Karena itu, saya tidak melihat korupsi hanya sebagai kegagalan sistem, melainkan juga kegagalan karakter. Bangsa yang ingin bebas dari korupsi harus membangun manusia yang takut akan Tuhan, menghargai kejujuran, dan memiliki integritas. Pendidikan antikorupsi harus dimulai dari keluarga, gereja, sekolah, perguruan tinggi, hingga lembaga pemerintahan.

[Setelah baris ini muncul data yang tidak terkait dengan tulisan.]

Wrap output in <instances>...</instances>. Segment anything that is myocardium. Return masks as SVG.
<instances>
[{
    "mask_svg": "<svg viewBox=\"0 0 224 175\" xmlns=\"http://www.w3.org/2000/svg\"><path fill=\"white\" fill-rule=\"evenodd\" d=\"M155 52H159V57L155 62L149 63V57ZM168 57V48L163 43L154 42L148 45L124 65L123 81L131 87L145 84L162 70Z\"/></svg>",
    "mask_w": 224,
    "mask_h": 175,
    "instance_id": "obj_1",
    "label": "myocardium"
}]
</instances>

Namun perlu ditegaskan bahwa tidak benar menyatakan seseorang menjadi koruptor karena "keturunan". Alkitab mengajarkan bahwa setiap manusia bertanggung jawab atas dosa dan pilihannya sendiri (Yehezkiel 18:20). Anak tidak dihukum karena dosa ayahnya, demikian pula ayah tidak dihukum karena dosa anaknya. Yang diwariskan oleh keluarga lebih sering berupa teladan, nilai, atau budaya, bukan sifat kriminal secara biologis.
Teologi Publik memanggil gereja untuk menjadi suara kenabian (prophetic voice). Gereja tidak boleh diam ketika uang rakyat dirampas. Gereja harus membentuk jemaat yang jujur, berani menolak suap, menolak penyalahgunaan jabatan, dan berani mengatakan bahwa korupsi adalah dosa terhadap Allah dan kejahatan terhadap bangsa.
Korupsi bukan sekadar kejahatan ekonomi; korupsi adalah krisis spiritual. Korupsi menghancurkan keadilan, memperlebar kemiskinan, merusak pendidikan, menghambat pelayanan kesehatan, dan menggerogoti masa depan generasi berikutnya.
Bangsa ini tidak hanya membutuhkan aparat penegak hukum yang kuat, tetapi juga pemimpin yang takut akan Tuhan, berintegritas, dan memiliki hati seorang pelayan. Sebab ketika hati berubah, perilaku berubah; ketika karakter dipulihkan, bangsa memperoleh harapan baru.
Penutup
Pemberantasan korupsi tidak akan berhasil hanya dengan memperberat hukuman. Yang lebih mendasar adalah membangun manusia yang memiliki hati nurani, takut akan Tuhan, dan berkomitmen pada kejujuran. Sebab hukum dapat menghukum tangan yang mencuri, tetapi hanya pembaruan hati yang mampu menghentikan keinginan untuk mencuri.**
*Penulis adalah tokoh agama Kristen.